> **To-do item**
Transcription should be exact. Include all entries.

Collected data:
□ □ □ □

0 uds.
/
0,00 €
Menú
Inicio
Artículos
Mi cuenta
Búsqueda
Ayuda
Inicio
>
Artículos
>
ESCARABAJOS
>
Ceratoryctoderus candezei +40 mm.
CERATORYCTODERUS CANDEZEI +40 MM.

□ □ □ □

> **Your response**
0 uds.
/
0,00 €
Menú
Inicio
Artículos
Mi cuenta
Búsqueda
Ayuda
Inicio
>
Artículos
>
ESCARABAJOS
>
Ceratoryctoderus candezei +40 mm.
CERATORYCTODERUS CANDEZEI +40 MM.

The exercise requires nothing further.